> Problem requirements:
Look through the listing underneath for "interest", and copy every line that has it.

-- -- --

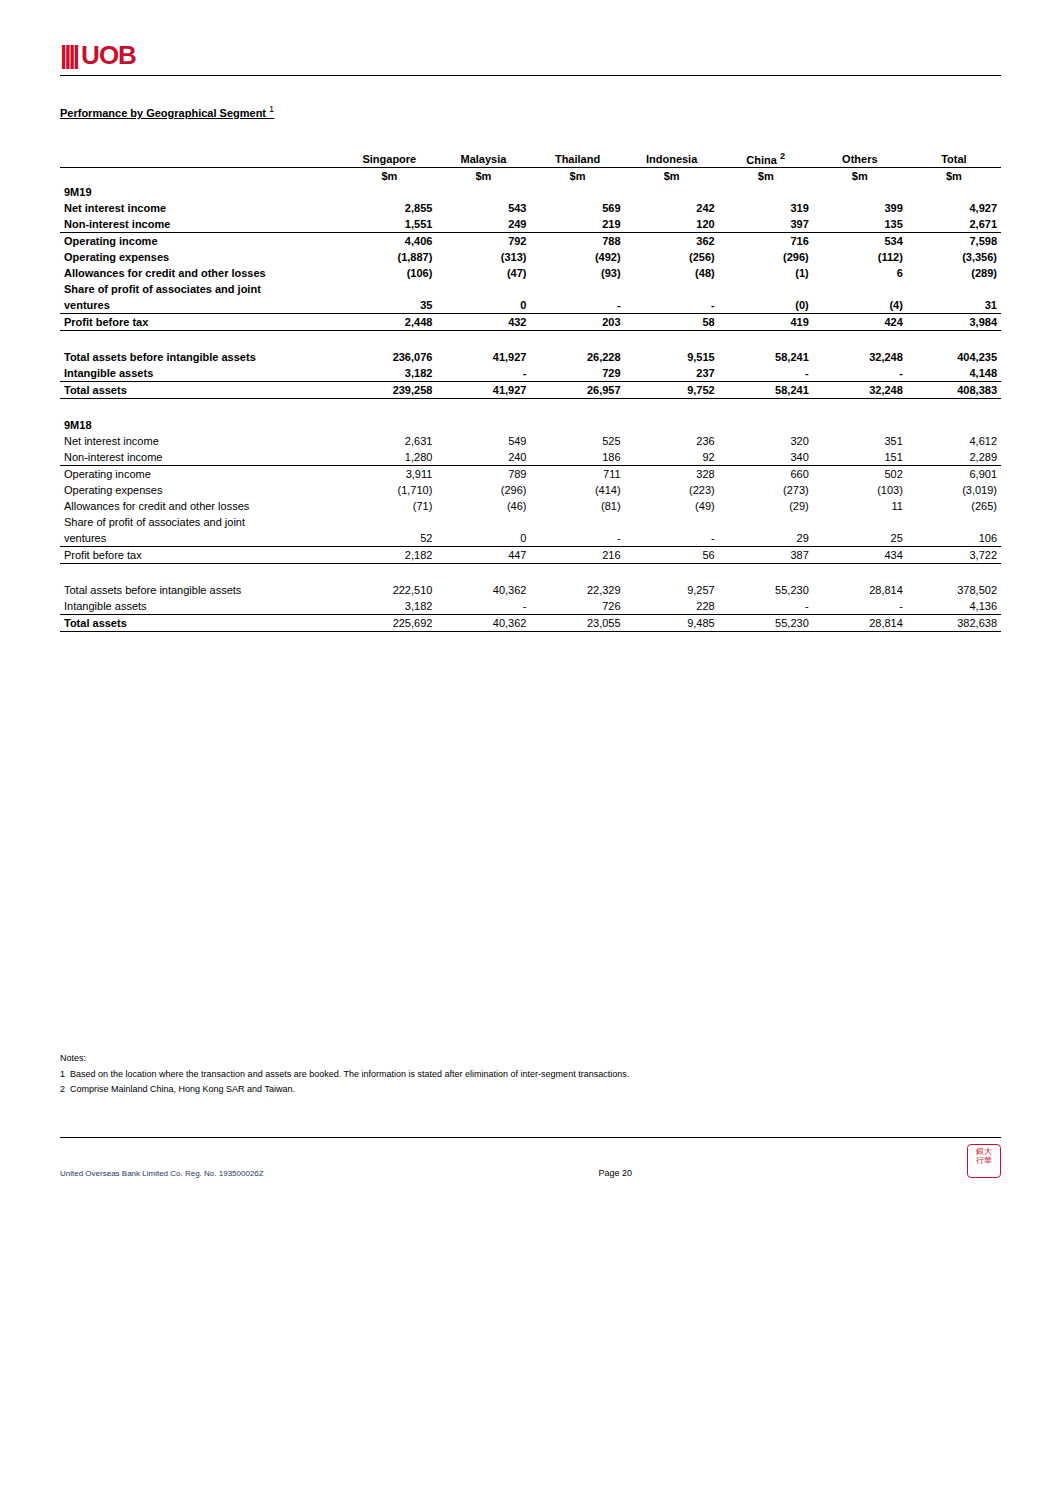||||UOB
Performance by Geographical Segment 1
| | Singapore | Malaysia | Thailand | Indonesia | China 2 | Others | Total |
| --- | --- | --- | --- | --- | --- | --- | --- |
| | $m | $m | $m | $m | $m | $m | $m |
| 9M19 | |
| Net interest income | 2,855 | 543 | 569 | 242 | 319 | 399 | 4,927 |
| Non-interest income | 1,551 | 249 | 219 | 120 | 397 | 135 | 2,671 |
| Operating income | 4,406 | 792 | 788 | 362 | 716 | 534 | 7,598 |
| Operating expenses | (1,887) | (313) | (492) | (256) | (296) | (112) | (3,356) |
| Allowances for credit and other losses | (106) | (47) | (93) | (48) | (1) | 6 | (289) |
| Share of profit of associates and joint | |
| ventures | 35 | 0 | - | - | (0) | (4) | 31 |
| Profit before tax | 2,448 | 432 | 203 | 58 | 419 | 424 | 3,984 |
| Total assets before intangible assets | 236,076 | 41,927 | 26,228 | 9,515 | 58,241 | 32,248 | 404,235 |
| Intangible assets | 3,182 | - | 729 | 237 | - | - | 4,148 |
| Total assets | 239,258 | 41,927 | 26,957 | 9,752 | 58,241 | 32,248 | 408,383 |
| 9M18 | |
| Net interest income | 2,631 | 549 | 525 | 236 | 320 | 351 | 4,612 |
| Non-interest income | 1,280 | 240 | 186 | 92 | 340 | 151 | 2,289 |
| Operating income | 3,911 | 789 | 711 | 328 | 660 | 502 | 6,901 |
| Operating expenses | (1,710) | (296) | (414) | (223) | (273) | (103) | (3,019) |
| Allowances for credit and other losses | (71) | (46) | (81) | (49) | (29) | 11 | (265) |
| Share of profit of associates and joint | |
| ventures | 52 | 0 | - | - | 29 | 25 | 106 |
| Profit before tax | 2,182 | 447 | 216 | 56 | 387 | 434 | 3,722 |
| Total assets before intangible assets | 222,510 | 40,362 | 22,329 | 9,257 | 55,230 | 28,814 | 378,502 |
| Intangible assets | 3,182 | - | 726 | 228 | - | - | 4,136 |
| Total assets | 225,692 | 40,362 | 23,055 | 9,485 | 55,230 | 28,814 | 382,638 |
Notes:
1 Based on the location where the transaction and assets are booked. The information is stated after elimination of inter-segment transactions.
2 Comprise Mainland China, Hong Kong SAR and Taiwan.
United Overseas Bank Limited Co. Reg. No. 193500026Z
Page 20
銀大
行華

-- -- --

> Written reply:
| Net interest income | 2,855 | 543 | 569 | 242 | 319 | 399 | 4,927 |
| Non-interest income | 1,551 | 249 | 219 | 120 | 397 | 135 | 2,671 |
| Net interest income | 2,631 | 549 | 525 | 236 | 320 | 351 | 4,612 |
| Non-interest income | 1,280 | 240 | 186 | 92 | 340 | 151 | 2,289 |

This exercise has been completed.